We also have to take care that the interface is as clean as possible and
that's going to take some design discussion. For
Object::Pad::Keyword::Accessor, we have this:

field $count = 0;

accessor count {
get { return $count }
set ($new) {
$new =~ m/^\d+$/ or croak "Invalid new value for count";
$count = $new;
}
}

That shows how difficult this can actually be. The regex probably needs an
/a at the end, or be rewritten with [0-9]. However, is a negative count
acceptable? I wouldn't think so. Do we want to allow the count to be 2e3
(2000)? Er, maybe. That will even pass the regex check, if $new is a
number, but not if it's a string.

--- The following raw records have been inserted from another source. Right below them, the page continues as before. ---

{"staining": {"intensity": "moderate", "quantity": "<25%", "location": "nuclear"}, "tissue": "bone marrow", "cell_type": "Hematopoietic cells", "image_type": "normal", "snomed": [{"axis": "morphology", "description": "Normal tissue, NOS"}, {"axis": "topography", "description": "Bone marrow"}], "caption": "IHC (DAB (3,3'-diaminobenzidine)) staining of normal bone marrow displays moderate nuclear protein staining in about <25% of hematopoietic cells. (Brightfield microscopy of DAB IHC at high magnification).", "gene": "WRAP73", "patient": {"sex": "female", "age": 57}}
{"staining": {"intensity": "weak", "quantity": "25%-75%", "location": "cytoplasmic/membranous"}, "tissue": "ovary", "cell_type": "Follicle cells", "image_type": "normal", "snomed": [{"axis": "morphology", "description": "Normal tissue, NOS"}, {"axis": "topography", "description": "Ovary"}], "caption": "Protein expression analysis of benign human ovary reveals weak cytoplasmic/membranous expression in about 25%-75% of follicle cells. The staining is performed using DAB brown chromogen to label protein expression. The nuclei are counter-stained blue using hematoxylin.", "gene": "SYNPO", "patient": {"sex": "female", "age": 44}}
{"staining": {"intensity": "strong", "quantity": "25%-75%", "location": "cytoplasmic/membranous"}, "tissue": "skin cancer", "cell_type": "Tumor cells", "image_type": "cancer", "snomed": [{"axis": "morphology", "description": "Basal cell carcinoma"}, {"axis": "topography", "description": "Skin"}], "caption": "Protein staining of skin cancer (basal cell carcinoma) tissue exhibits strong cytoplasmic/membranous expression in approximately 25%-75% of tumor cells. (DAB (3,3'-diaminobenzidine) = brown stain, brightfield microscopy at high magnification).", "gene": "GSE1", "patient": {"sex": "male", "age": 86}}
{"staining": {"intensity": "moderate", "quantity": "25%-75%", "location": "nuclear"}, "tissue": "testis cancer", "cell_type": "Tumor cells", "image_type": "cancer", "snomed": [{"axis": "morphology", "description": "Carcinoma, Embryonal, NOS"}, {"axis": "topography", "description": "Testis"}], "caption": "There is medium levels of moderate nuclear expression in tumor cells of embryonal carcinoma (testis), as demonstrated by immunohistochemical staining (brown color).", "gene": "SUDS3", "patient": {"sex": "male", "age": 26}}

And 20e30 would never pass that regex
check, even though it might be an acceptable value. Do we want that? Also,
the set could be written as:

set ($new) {
$new =~ m/^\d+$/a or croak "Invalid new value for count";
$count = $new;
$other = rand();
}

Should we making side-effects easy be the right interface? Again, a big
design decision. We've spent years trying to design Corinna to make it easy
to follow best practices, but possible to take other approaches, when
needed. So let's say all integers are allowed and we do this to allow
lvalues:

field $count :reader :writer(:lvalue) :of(INTEGER) = 0;

That's more concise, probably handles the common cases better, it's
declarative, less likely to be incorrect, but still allows someone to
replace this with a method if they need more behavior (assuming methods
allow lvalue arguments in some fashion).

But we can't do that for now because :of(INTEGER)-style constraints would
apply to the entire language, not just Corinna, so it's probably
out-of-scope for now.

I would feel much more comfortable if Corinna was as restricted as possible
for the first release so the team can work together to figure out these
design decisions, especially given that we don't know what the original
impact of Corinna is going to be.

Best,
Ovid
Re: Release announcement for perl 5.37.9 [ In reply to ]
On Mon, Feb 20, 2023, at 15:55, Karen Etheridge wrote:
> "Each has his past shut in him like the leaves of a book known to him by
> heart and his friends can only read the title."
>
> -- Virginia Woolf
>
> We are delighted to announce version 37.9,
> the tenth development release of version 37 of Perl 5.

Did I never reply to this?? Sorry, Karen! Thanks for the release, I used it for a whole month!